Figure 3. α-PD1 exhibited prolonged binding to CD11⁺Gr1⁺ cells and NK cells present in the spleen and tumor. Single-cell suspensions obtained from both spleens and tumors of mice after 3 or 7 d treatment with IgG isotype control (day 3: n = 4, 7: n = 5) or α-PD1 (day 3: n = 4, 7: n = 4) were subjected to flow cytometric analysis. Percentage of antibody that remained bound to (A) CD11b⁺Gr1⁺ cells or (B) NK cells. (C) Total percentage of CD11b⁺Gr1⁺ cells were estimated in the live CD45⁺ gated population and (D) of NK cells in the live CD45⁺CD3⁻ gated population. (E) Baseline endogenous expression of PD1 receptor in CD11b⁺Gr1⁺ cells and NK cells at day 0 of treatment. Each symbol represents and individual mouse. Results from two independent experiments were combined. *p < 0.05, ***p < 0.001 by 2-tailed unpaired test.

Figure 4. Adoptive transfer of purified Gr1⁺ cells and/or NK cells failed to control tumor progression in untreated recipient mice. Kaplan–Meier curve showing no survival benefit of adoptively transferred NK cells and/or Gr1⁺ cells isolated from total splenocytes at day 3 after treatment of tumor-bearing donor mice with α-PD1 (NK: n = 6; Gr1⁺: 5; NK⁺Gr1⁺: n = 7) versus IgG isotype control (NK: n = 4; Gr1⁺: 5; NK⁺Gr1⁺: n = 6). Cells were transferred into untreated tumor-bearing recipient mice pre-conditioned with cyclophosphamide. Experiments were repeated at least four times and the results combined.

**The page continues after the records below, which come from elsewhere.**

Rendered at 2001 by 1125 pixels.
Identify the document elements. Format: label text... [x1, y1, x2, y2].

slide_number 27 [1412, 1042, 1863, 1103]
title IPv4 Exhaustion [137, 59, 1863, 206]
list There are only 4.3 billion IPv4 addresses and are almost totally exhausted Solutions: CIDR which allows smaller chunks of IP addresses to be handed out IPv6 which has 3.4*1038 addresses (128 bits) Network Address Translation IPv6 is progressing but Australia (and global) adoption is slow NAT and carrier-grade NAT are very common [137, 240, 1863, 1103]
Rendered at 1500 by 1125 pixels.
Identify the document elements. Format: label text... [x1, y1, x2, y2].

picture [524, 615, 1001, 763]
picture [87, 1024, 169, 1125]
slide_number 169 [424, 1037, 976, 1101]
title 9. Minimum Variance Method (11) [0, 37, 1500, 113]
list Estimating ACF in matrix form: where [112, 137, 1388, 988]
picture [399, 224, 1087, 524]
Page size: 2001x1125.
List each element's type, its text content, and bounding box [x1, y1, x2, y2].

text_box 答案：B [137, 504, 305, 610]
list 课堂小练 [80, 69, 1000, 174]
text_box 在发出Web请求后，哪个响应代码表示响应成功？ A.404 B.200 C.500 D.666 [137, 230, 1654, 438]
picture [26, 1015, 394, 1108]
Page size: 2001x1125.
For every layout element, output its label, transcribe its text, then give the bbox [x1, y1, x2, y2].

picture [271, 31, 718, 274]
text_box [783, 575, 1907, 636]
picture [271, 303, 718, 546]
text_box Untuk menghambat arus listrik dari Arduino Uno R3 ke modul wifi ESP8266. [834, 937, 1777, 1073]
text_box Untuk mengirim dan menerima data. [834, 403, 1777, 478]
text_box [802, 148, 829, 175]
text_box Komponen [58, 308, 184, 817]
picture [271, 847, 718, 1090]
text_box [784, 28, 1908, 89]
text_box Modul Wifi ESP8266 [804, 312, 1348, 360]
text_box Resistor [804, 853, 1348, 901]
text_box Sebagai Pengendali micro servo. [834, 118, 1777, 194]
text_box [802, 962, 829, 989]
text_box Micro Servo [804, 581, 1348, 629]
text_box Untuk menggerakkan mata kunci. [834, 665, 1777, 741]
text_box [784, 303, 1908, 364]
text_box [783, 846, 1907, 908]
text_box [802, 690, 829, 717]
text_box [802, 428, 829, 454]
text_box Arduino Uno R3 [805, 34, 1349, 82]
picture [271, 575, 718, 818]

Figure 5. Inhibition of PD1 modulated the expression of pleiotropic cytokines and cell cycle-related genes in the TME. Single-cell suspensions were obtained from tumors harvested at day 3 or 7 after treatment with IgG isotype control or α-PD1. RT-qPCR showing changes in (A) in cytokine expression in the CD45⁺ tumor-infiltrating cells or (B) in VEGF-A and G1/S cyclins in the CD45⁻ tumor cell enriched fraction. Results were normalized to RPL13a housekeeping gene and expressed as a fold difference relative to the IgG isotype control expression levels. Each bar represents the combined result of three independent experiments, containing pooled tumor samples from 2–3 mice in each experiment. Prior to normalizing the data, results were analyzed using the comparative ΔΔCT method and significance determined by using ANOVA followed with Bonferroni correction. (C) VEGF-A levels were determined by ELISA assay using fresh tumor tissue lysates obtained from mice treated with α-PD1 (n = 6) or IgG isotype control (n = 5) for 7 d. Each symbol represents an individual mouse. Comparison of VEGF-A protein levels between α-PD1 versus IgG isotype control treated mice was calculated using non-parametric Mann–Whitney test. N.S. = not significant. *p < 0.05, ***p < 0.001.